I consider that some of the recent messages on semioticism have been too
cavalier about the crucial part that natural sciences have to play in any
explanations about the phenomenon of meaning (with nuances, I would join
Pavel's comments). In chronobiology for instance there is the fascinating
contents about rhythmicity of behavior ---partially described by Ernest
Rossi in those two old 'real' fis conferences fis 94, fis 96. I also made
sort a claim about a robust parallel between the timings of language (and
of meaning for that matter) and the time granularities affecting our
'physiological' brain processes (receptors, channels, second messengers,
metabolic paths and depots, protein synthesis, cell cycles, physiological
rhythms, ultradian rhythms, ecological and reproductive rhythms, solar &
celestial... ).

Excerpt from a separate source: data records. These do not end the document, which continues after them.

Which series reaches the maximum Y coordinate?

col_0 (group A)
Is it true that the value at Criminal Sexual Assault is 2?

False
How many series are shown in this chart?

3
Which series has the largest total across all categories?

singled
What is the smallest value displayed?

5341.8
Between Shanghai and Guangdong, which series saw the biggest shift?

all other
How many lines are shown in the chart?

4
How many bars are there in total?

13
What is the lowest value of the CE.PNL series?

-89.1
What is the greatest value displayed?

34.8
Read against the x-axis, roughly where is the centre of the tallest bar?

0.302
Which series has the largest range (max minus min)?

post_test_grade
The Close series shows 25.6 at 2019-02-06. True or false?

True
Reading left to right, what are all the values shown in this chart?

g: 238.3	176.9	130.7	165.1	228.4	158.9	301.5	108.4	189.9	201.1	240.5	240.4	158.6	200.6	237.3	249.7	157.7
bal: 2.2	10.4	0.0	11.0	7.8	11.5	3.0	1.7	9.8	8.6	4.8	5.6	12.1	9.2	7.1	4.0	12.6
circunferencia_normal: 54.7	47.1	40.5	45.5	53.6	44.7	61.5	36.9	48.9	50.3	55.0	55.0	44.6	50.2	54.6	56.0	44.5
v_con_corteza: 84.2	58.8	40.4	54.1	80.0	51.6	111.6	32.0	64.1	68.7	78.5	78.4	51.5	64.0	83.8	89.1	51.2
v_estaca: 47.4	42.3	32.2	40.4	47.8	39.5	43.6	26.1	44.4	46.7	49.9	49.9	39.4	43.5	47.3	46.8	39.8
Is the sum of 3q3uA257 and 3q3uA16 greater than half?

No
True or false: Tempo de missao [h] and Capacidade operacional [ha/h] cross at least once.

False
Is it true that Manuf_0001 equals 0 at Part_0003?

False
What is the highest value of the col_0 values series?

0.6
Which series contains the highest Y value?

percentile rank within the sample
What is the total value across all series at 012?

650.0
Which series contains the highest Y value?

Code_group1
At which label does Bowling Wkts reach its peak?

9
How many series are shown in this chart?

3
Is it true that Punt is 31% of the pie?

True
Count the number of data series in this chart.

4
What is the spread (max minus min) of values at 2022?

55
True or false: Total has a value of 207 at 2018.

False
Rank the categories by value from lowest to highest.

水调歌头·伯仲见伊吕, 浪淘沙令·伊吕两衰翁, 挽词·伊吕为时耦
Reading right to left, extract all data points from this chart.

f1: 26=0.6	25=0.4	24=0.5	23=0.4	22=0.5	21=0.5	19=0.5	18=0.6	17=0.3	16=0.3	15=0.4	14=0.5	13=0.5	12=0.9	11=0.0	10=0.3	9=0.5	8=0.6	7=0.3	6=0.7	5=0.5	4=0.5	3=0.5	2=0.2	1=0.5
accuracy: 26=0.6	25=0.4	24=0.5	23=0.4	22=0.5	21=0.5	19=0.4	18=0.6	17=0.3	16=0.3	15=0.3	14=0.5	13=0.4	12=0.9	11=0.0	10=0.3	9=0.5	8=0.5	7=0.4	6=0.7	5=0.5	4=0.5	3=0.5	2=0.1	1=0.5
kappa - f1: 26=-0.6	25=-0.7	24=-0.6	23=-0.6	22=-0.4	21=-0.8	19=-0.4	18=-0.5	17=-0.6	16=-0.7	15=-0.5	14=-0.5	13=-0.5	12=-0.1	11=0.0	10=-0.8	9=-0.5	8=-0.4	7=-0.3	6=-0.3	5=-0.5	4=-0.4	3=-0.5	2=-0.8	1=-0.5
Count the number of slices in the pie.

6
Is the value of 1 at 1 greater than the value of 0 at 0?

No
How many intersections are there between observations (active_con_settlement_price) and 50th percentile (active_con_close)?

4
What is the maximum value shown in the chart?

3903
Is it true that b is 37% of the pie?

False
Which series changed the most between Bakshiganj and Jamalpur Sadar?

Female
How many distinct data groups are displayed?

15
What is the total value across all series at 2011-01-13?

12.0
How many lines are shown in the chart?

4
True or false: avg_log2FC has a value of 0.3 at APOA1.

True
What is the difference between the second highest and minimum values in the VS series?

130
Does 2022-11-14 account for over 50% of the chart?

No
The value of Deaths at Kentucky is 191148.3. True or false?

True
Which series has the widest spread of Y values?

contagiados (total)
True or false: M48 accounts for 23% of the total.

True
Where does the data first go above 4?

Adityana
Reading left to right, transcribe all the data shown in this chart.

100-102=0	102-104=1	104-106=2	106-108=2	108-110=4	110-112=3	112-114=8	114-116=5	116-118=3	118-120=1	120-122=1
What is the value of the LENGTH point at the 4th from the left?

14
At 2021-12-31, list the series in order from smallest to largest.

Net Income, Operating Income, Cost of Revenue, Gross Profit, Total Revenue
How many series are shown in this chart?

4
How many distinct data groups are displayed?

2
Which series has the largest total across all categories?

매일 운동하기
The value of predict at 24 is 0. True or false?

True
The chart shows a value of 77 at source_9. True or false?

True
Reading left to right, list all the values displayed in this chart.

We take as 'natural', as transparent, that sophisticate
architecture of timings, both in the meaningfulmess of our languaging and
in the flow of our daily life.

This very message contains a curious architecture of related timings: it
has be located regarding an hour, a day, a month, a year, an era... it may
mean something when one has just read it (e.g., particularly 'meaningful'
if it contains some mild criticisms), and it will mean something else in a
few hours; and perhaps it is tomorrow when the reader disengages himself
from the more salient personally-related contents and focuses on possible
subtle originalities and expansions of the ideas presented; and then around
the other day the message is close to definitely sink into irrelevance: it
looks rather old and meaningless, as one is now very busy digesting the
meaningfulness of other incoming events.

Am afraid this is getting too long (and accelerating its own time 'erasure').

best regards

Pedro

PS. Next 5th of April, Monday, will be the beginning of the "Entropy and
Information" conference; more info will follow soon. For the new parties
just inscribed in the list --around half dozen from very different
backgrounds-- we are now running at 'free wheel' without much discipline in
the comments or the topics, though abiding by the limit of two postings per
week. By the way, if the mathematicians of this list find it interesting,
we could attempt during these two weeks an exploratory Preamble on a topic
suggested by Jerry some time ago: Information, Accounting and Numbers.